Oddly enough, my preferred editor in recent years has been Gedit.  It's very basic, but it's clear that its developers actually thought about usability.  The gedit-plugins package in Debian/Ubuntu provides some few useful extensions.  Plus, its default syntax coloring scheme is the same as Vim's, which to my eyes is simply the correct one.  (Comments are blue.  That's just the color they are.)  Unfortunately, there is no support for word completion.  There seem to be a few plugins that have provided support, but there's doesn't seem to be a Debian package for any of them, and I wasn't encouraged by the complicated list of instructions for installing any of them locally.

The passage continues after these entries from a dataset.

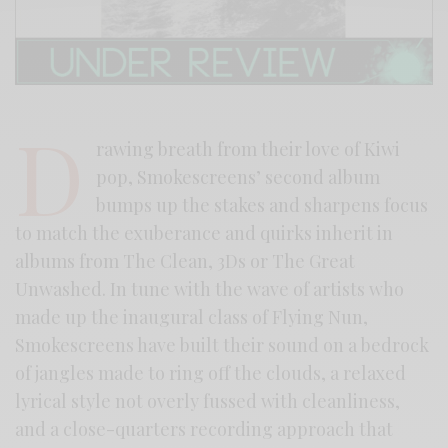
D
rawing breath from their love of Kiwi
pop, Smokescreens’ second album
bumps up the stakes and sharpens focus
to match the exuberance and quirks inherit in
albums from The Clean, 3Ds or The Great
Unwashed. In tune with the wave of artists who
made up the inaugural class of Flying Nun,
Smokescreens have built their sound on a bedrock
of jangles made to ring off the clouds, a relaxed
lyrical style not overly fussed with cleanliness,
and a close-quarters recording approach that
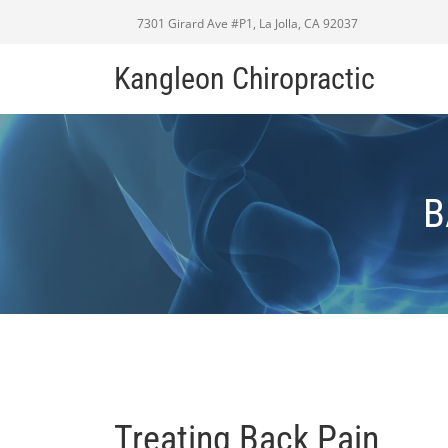
7301 Girard Ave #P1, La Jolla, CA 92037
Kangleon Chiropractic
B
Treating Back Pain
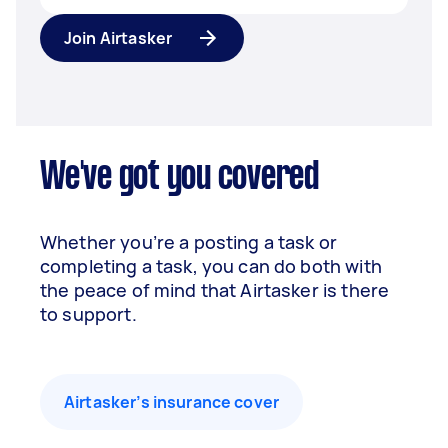
Join Airtasker
We've got you covered
Whether you’re a posting a task or
completing a task, you can do both with
the peace of mind that Airtasker is there
to support.
Airtasker’s insurance cover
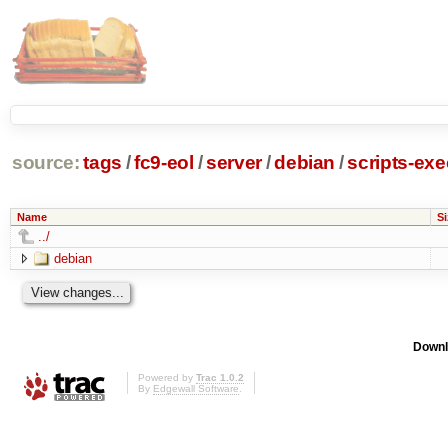
source:
tags
/
fc9-eol
/
server
/
debian
/
scripts-ex
Name
Si
../
debian
Downl
Powered by
Trac 1.0.2
By
Edgewall Software
.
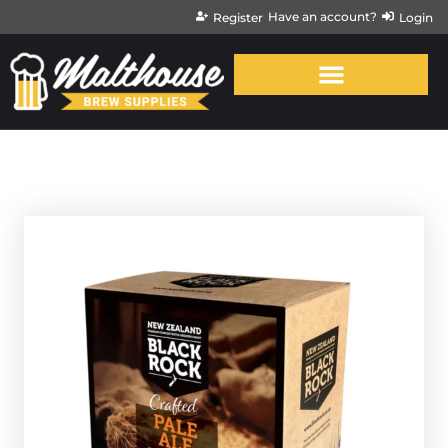
Have an account?
Register
Login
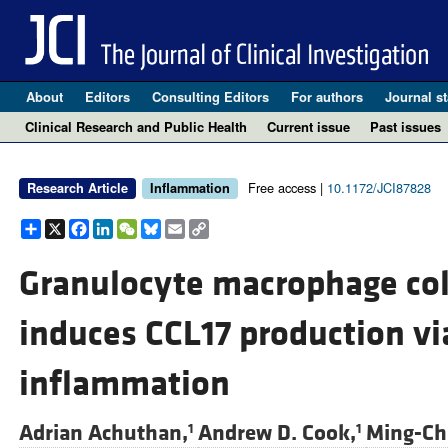
About
Editors
Consulting Editors
For authors
Journal st
Clinical Research and Public Health
Current issue
Past issues
Free access |
10.1172/JCI87828
Research Article
Inflammation
Share
X
Facebook
LinkedIn
WeChat
Bluesky
Email
Copy
Link
Granulocyte macrophage col
induces CCL17 production vi
inflammation
Adrian Achuthan,
Andrew D. Cook,
Ming-Chi
1
1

After a number of web searches, I stumbled upon Geany.  It's a lightweight programmer's editor with a few IDE-like features.  I've been using it for a few days, and it's more or less exactly what I was looking for.  It has a side pane and word completion, but the UI is fairly minimal.  I haven't really used the IDE features (such as compiling from within the editor), but happily those features aren't imposed on you in any way.  Most importantly, there was a Debian package available through APT.

Wednesday, February 2, 2011

I am a criminal

Recently, one of the DVDs that Eli and Gus like to watch became corrupted.  I'm not sure exactly what the problem is; there aren't any obvious scratches, and we've cleaned it.  The symptom is that during one of the scenes, the video freezes.

So, I ripped the data off of the disc using ddrescue, managing to get all but about 800K of the data.  I can play the resulting ISO image using the awesome VLC.  There's a brief pause in the video where the missing data occurs, but otherwise it plays perfectly.

So why am I a criminal?  The DVD data is scrambled with CSS, which of course requires libdvdcss to unscramble.  And since CSS is legally a mechanism to guard against unauthorized copying, unscrambling the content is illegal under the DMCA.